Copywriters shouldn't fear that AI is about to take their job, says Mr Lopes, because they are still needed to get the ball rolling. "But the human brain can't look at thousands of options. Our writing team sets out the strategy for the messages, we haven't replaced them."
He's convinced about this AI future. "Combining creative people with AI is the next step for the agencies. It's not AI versus the human, it generates creative thought."
This might come as a relief to Ogilvy, the agency founded by advertising legend David Ogilvy. His name invokes brilliant and witty campaigns that inspired generations of copywriters, and today Ogilvy bills itself as the "teaching hospital of advertising".
It boasts a behavioural science practice ran by its vice-chairman and veteran copywriter Rory Sutherland. He's a fan of new thinking, but only if it doesn't dampen the spark of creativity that sets consumers' desires alight.
"AI can't hurt if it generates interesting suggestions," Mr Sutherland concedes, "but it's like satnav in a car. Great for directions but you don't allow it to drive the car!"
He worries that AI will be steered into agencies by "bean counters" and has railed against an "alliance between technology and finance" that uses innovation as a cost-cutting tool regardless of the opportunities that get lost in the process. "These things tend to be viewed through an efficiency lens."
Advertising, Mr Sutherland declares, "is about producing something distinctive. It's not a production line." Programmes like Phrasee can mirror a copywriter's work on an industrial scale. This, a digital factory for ads, is Mr Sutherland's worst nightmare.
"My only reservation about using AI is that people will afford it more power and influence than it deserves in an attempt to automate things, to realise the Fordist dream of multiple copies rolling off an assembly line."

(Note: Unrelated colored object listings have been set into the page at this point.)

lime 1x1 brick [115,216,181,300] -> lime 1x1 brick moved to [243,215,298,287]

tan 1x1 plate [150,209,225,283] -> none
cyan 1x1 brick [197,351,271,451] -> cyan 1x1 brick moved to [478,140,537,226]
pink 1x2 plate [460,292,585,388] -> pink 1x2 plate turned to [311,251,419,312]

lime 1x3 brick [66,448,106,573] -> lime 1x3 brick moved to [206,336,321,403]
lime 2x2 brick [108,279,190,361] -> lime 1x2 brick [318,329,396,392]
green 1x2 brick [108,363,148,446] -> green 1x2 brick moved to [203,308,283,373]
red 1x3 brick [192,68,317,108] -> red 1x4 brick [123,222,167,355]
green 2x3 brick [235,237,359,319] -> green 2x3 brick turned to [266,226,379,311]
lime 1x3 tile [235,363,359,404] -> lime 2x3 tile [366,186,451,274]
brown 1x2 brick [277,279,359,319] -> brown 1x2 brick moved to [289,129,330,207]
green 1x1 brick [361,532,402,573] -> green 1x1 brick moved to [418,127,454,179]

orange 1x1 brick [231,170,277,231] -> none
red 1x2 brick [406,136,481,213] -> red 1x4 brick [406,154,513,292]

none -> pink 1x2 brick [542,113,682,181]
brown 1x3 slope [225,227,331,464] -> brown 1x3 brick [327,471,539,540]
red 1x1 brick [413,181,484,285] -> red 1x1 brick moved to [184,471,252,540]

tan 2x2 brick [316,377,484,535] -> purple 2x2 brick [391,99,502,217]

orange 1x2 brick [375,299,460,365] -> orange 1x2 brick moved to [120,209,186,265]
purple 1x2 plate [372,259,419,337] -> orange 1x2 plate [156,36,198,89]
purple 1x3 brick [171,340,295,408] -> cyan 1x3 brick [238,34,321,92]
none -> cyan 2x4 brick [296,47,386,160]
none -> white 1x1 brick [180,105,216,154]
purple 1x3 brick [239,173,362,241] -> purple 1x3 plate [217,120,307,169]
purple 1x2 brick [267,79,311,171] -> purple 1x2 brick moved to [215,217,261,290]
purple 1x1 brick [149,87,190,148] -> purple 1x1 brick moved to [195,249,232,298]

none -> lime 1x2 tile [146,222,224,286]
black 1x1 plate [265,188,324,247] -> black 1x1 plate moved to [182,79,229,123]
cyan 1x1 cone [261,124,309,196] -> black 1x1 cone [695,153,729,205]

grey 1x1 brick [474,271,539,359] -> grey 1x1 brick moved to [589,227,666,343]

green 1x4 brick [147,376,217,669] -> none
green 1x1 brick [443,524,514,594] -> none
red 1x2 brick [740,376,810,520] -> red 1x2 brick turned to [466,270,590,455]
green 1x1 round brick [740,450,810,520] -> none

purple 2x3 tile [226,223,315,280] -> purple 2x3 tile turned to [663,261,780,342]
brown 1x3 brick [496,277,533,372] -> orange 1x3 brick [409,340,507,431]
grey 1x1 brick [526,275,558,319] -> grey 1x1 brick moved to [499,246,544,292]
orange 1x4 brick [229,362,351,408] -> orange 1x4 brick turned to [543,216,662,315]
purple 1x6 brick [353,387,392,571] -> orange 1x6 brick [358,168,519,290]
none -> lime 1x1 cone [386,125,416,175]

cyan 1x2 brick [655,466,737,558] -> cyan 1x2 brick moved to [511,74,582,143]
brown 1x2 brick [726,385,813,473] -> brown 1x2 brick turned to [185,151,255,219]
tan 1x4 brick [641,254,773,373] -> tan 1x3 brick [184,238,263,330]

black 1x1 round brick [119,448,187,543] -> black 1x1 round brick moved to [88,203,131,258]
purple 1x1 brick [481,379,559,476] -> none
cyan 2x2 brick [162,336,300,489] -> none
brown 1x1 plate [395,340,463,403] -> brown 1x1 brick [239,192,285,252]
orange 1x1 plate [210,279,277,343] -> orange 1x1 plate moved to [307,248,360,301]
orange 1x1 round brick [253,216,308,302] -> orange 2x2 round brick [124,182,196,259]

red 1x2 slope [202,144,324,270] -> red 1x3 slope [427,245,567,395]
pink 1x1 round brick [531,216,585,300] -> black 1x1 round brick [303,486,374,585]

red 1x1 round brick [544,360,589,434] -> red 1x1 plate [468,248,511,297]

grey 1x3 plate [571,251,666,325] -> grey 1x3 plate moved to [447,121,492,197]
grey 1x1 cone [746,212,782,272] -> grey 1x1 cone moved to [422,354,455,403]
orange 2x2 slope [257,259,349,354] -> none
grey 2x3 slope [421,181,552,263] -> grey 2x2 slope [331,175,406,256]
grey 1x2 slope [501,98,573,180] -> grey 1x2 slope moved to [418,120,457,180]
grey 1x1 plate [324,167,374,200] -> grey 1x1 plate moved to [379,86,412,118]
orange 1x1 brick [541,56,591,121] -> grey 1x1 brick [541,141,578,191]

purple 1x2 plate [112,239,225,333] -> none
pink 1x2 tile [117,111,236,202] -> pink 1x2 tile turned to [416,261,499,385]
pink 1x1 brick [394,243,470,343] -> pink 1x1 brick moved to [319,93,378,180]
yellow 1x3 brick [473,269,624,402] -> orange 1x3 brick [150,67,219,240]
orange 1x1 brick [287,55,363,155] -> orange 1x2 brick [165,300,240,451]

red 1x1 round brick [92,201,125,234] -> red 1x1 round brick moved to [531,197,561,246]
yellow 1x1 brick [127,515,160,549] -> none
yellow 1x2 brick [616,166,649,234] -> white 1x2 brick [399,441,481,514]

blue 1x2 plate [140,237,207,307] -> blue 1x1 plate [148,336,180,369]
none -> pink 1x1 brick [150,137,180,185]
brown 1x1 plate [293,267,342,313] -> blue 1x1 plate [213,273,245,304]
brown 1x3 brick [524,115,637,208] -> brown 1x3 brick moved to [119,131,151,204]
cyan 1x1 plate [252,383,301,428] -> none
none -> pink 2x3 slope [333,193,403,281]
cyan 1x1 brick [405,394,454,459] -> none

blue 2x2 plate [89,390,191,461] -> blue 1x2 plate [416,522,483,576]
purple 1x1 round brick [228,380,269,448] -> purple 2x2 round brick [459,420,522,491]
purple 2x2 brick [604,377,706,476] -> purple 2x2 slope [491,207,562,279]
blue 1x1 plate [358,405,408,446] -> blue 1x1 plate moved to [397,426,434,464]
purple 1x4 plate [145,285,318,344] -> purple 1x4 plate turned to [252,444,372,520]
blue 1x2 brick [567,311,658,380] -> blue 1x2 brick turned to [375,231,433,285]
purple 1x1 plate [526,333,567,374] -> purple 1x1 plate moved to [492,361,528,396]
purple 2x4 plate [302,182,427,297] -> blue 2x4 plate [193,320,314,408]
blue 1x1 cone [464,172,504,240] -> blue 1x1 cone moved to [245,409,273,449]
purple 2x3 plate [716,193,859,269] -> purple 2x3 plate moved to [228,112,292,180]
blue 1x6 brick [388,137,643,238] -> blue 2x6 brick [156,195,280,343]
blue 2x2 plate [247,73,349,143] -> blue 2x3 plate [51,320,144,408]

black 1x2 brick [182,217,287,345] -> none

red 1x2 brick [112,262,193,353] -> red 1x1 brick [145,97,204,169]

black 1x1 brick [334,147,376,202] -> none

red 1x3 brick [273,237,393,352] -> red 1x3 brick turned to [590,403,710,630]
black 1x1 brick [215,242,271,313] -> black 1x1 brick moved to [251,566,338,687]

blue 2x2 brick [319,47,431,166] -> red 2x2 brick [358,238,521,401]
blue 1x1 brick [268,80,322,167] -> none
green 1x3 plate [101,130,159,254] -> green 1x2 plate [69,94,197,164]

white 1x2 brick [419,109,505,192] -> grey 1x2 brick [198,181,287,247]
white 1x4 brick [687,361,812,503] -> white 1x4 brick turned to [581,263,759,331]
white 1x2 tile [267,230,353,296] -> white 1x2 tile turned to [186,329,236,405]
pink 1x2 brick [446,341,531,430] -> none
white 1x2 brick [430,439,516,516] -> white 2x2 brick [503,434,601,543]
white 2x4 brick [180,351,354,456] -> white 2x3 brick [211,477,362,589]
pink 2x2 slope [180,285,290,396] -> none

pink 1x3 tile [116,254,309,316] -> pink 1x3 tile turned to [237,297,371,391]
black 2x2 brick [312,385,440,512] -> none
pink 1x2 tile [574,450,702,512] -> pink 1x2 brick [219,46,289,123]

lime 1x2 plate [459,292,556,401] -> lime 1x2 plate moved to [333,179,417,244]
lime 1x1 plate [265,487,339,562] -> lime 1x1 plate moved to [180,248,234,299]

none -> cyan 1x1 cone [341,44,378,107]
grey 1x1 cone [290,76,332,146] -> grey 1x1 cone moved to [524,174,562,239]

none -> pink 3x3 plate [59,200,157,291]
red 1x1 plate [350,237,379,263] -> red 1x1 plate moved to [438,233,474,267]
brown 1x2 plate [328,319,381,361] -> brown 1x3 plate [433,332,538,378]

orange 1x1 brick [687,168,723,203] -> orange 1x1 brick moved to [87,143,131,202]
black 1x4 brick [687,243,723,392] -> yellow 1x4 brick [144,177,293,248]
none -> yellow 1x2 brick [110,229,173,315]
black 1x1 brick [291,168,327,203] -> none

In support of the creative human element he cites great advertising slogans that have been fine-tuned by critical voices from beyond the copywriter's desk. After 30 years as a copywriter Mr Sutherland is always ready to listen to someone who spots that a word or image may have the wrong connotation in another culture.
If AI can be that third party source of constructive criticism it has a home in his world. But he definitely won't allow it a deciding vote. "As a stimulus, suggesting ideas, it has a great future. As a source of judgement it's dubious."
Back at Dixons Carphone, Mr Lopes and his team keep trying to outsmart the software. They hold competitions to see who can guess what the winning line from Phrasee will be. "It's an internal game, we do it just before we push every new message out," he says.
"And we always lose to the computer!"